What you are asked to do ▸
Copy out the lines from the line with "left ankle: (724, 677, 3)" to the line with "right ankle: (320, 435, -6)", keeping both of those lines, and leave the pictures out of your answer.

(Records from a collection)
______

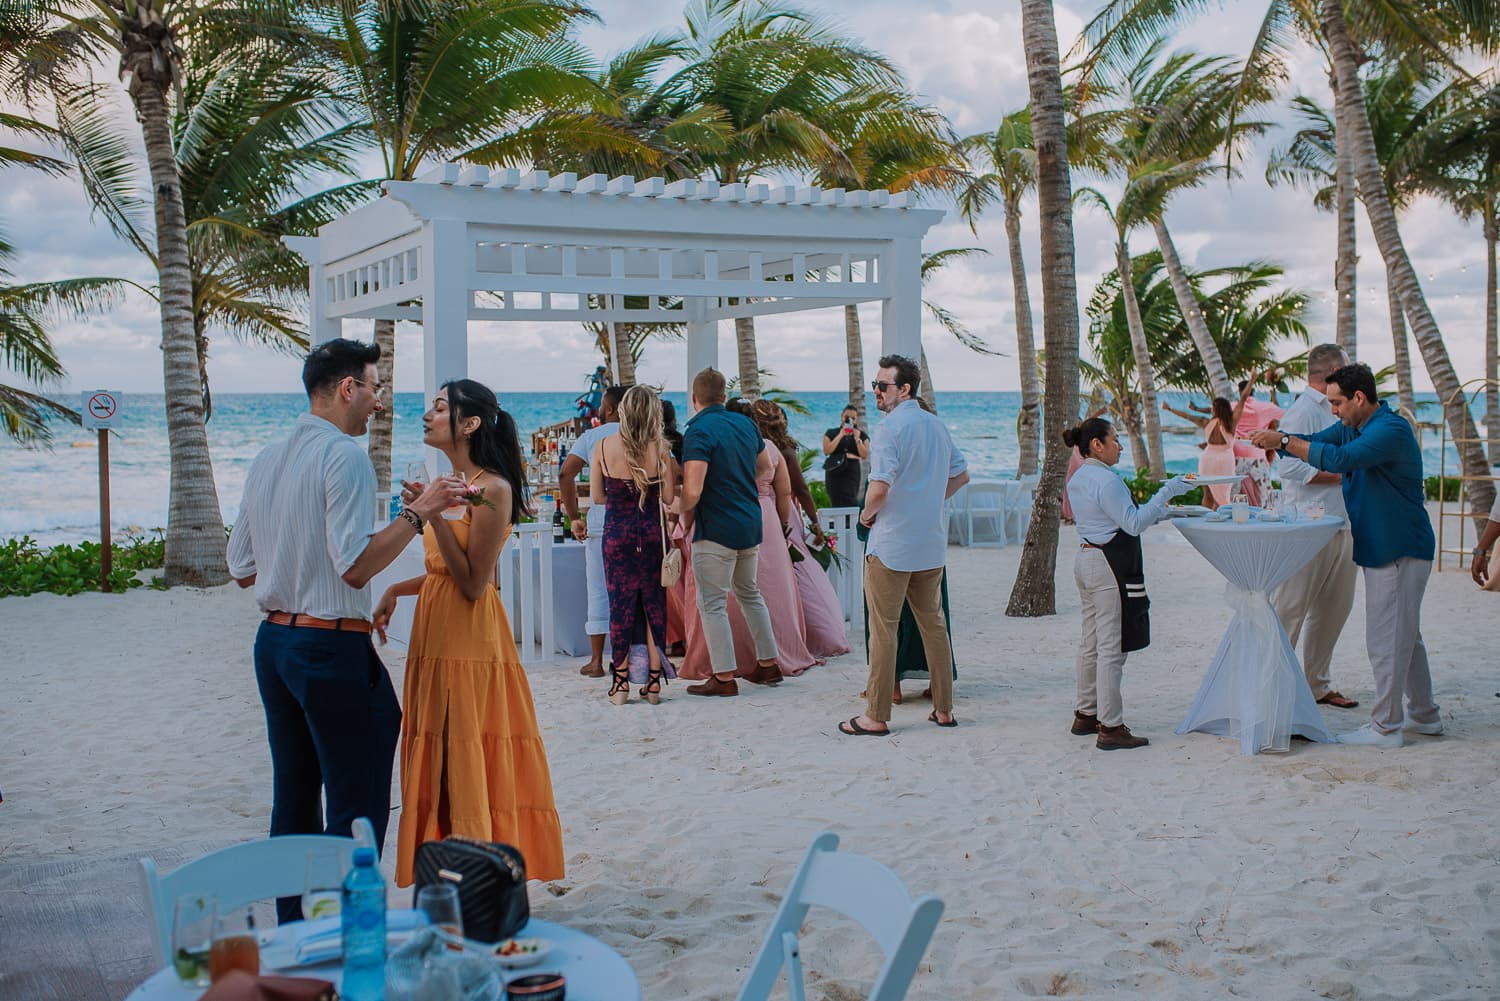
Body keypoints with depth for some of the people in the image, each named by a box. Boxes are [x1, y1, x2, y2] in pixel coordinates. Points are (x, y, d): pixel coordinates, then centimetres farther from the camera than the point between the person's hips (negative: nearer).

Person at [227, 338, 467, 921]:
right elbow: (356, 565, -20)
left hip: (274, 641, 9)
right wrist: (418, 513, -15)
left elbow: (242, 569, 13)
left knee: (294, 798, 15)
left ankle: (293, 931, 23)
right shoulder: (344, 456, -14)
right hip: (332, 649, -8)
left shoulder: (266, 460, 10)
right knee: (357, 807, -2)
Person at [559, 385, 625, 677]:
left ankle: (596, 661, 7)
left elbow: (566, 474, -6)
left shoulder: (591, 436, 4)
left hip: (600, 522, -1)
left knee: (599, 592, 6)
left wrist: (574, 517, -2)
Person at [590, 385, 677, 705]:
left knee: (620, 604, 8)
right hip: (652, 532, 0)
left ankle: (620, 684, 9)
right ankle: (653, 681, 13)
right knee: (654, 605, 10)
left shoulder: (604, 447, -6)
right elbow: (669, 497, -7)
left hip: (617, 532, 0)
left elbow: (597, 497, 0)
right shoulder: (659, 448, -9)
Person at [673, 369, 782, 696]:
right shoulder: (745, 423, 6)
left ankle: (724, 677, 3)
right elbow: (765, 467, 21)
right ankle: (768, 664, 27)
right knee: (749, 593, 22)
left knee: (712, 604, 2)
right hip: (751, 523, 8)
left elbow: (692, 491, -26)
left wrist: (684, 512, -6)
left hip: (716, 529, -8)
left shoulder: (699, 431, -18)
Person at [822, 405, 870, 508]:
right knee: (836, 503, -6)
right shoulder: (831, 433, 9)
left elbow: (865, 456, 2)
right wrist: (840, 435, -6)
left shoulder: (861, 435, 12)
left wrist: (857, 439, -7)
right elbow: (826, 451, -6)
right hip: (835, 472, 0)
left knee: (850, 502, -11)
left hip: (852, 473, 0)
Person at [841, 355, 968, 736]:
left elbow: (880, 487, -24)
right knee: (933, 624, 14)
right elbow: (961, 475, 22)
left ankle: (877, 716, 4)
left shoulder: (890, 428, -14)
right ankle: (944, 708, 20)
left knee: (883, 630, -1)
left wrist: (866, 514, -6)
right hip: (931, 544, 7)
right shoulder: (938, 426, 11)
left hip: (891, 546, -7)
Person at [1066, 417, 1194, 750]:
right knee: (1111, 647, -6)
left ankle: (1085, 714, 24)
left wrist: (1157, 513, 23)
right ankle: (1110, 728, -3)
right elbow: (1133, 525, -18)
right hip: (1109, 565, -10)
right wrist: (1166, 493, -14)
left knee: (1091, 643, 16)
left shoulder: (1078, 479, 13)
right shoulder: (1106, 480, -17)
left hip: (1086, 559, 10)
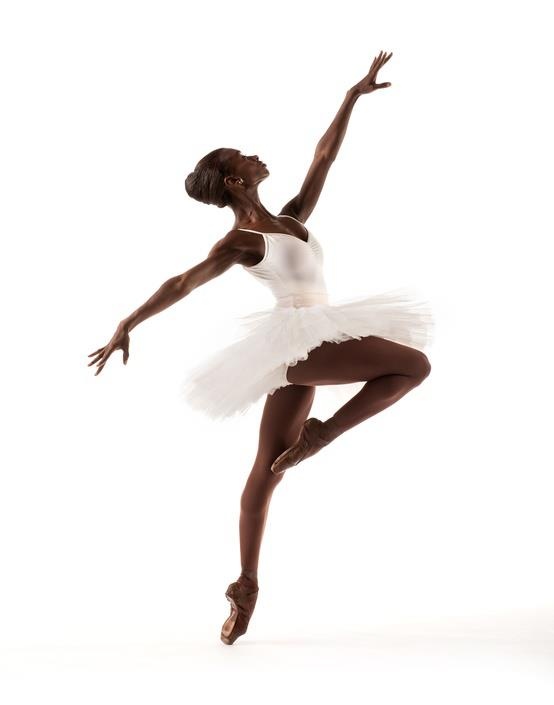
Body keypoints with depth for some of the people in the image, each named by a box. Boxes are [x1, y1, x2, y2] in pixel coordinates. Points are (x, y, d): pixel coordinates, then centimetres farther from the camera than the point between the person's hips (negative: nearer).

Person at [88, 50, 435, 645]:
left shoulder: (292, 218, 15)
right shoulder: (239, 241, -5)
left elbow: (324, 157, 18)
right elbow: (181, 284, -8)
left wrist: (352, 96, 17)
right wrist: (126, 326, -9)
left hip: (305, 347, 8)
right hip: (296, 340, -8)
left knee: (266, 469, 8)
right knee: (413, 363, -9)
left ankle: (247, 587, 13)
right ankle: (320, 435, -6)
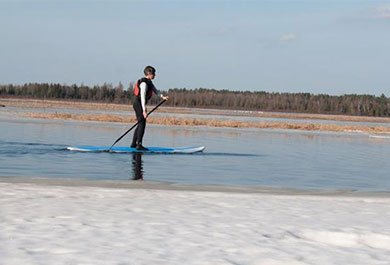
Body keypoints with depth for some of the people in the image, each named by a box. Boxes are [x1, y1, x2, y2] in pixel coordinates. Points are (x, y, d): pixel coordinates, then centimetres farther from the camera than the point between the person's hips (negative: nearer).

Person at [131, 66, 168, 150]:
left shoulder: (149, 82, 14)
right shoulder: (144, 83, -19)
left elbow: (155, 91, 8)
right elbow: (142, 97, -25)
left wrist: (162, 96, -11)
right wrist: (144, 110, -29)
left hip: (139, 104, 11)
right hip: (139, 103, -11)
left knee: (140, 124, 15)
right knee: (142, 123, -14)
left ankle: (133, 143, 20)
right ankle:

______

Solution for this task ▸
left ankle: (724, 677, 3)
right elbow: (765, 467, 21)
right ankle: (768, 664, 27)
right knee: (749, 593, 22)
left knee: (712, 604, 2)
right hip: (751, 523, 8)
left elbow: (692, 491, -26)
left wrist: (684, 512, -6)
left hip: (716, 529, -8)
left shoulder: (699, 431, -18)
Person at [822, 405, 870, 508]:
right knee: (836, 503, -6)
right shoulder: (831, 433, 9)
left elbow: (865, 456, 2)
right wrist: (840, 435, -6)
left shoulder: (861, 435, 12)
left wrist: (857, 439, -7)
right elbow: (826, 451, -6)
right hip: (835, 472, 0)
left knee: (850, 502, -11)
left hip: (852, 473, 0)
Person at [841, 355, 968, 736]:
left elbow: (880, 487, -24)
right knee: (933, 624, 14)
right elbow: (961, 475, 22)
left ankle: (877, 716, 4)
left shoulder: (890, 428, -14)
right ankle: (944, 708, 20)
left knee: (883, 630, -1)
left wrist: (866, 514, -6)
right hip: (931, 544, 7)
right shoulder: (938, 426, 11)
left hip: (891, 546, -7)
Person at [1066, 417, 1194, 750]:
right knee: (1111, 647, -6)
left ankle: (1085, 714, 24)
left wrist: (1157, 513, 23)
right ankle: (1110, 728, -3)
right elbow: (1133, 525, -18)
right hip: (1109, 565, -10)
right wrist: (1166, 493, -14)
left knee: (1091, 643, 16)
left shoulder: (1078, 479, 13)
right shoulder: (1106, 480, -17)
left hip: (1086, 559, 10)
Body keypoints with depth for some of the people in the image, each named by a box. Boxes are [x1, y1, x2, y2] in pixel coordinates. Points are (x, y, d): pixel coordinates, then centimetres farther from the camera than the point between the person's hips (negative: nearer).

Person at [88, 50, 435, 645]:
left shoulder: (292, 218, 15)
right shoulder: (239, 241, -5)
left elbow: (324, 157, 18)
right elbow: (181, 284, -8)
left wrist: (352, 96, 17)
right wrist: (126, 326, -9)
left hip: (305, 347, 8)
right hip: (296, 340, -8)
left knee: (266, 469, 8)
right knee: (413, 363, -9)
left ankle: (247, 587, 13)
right ankle: (320, 435, -6)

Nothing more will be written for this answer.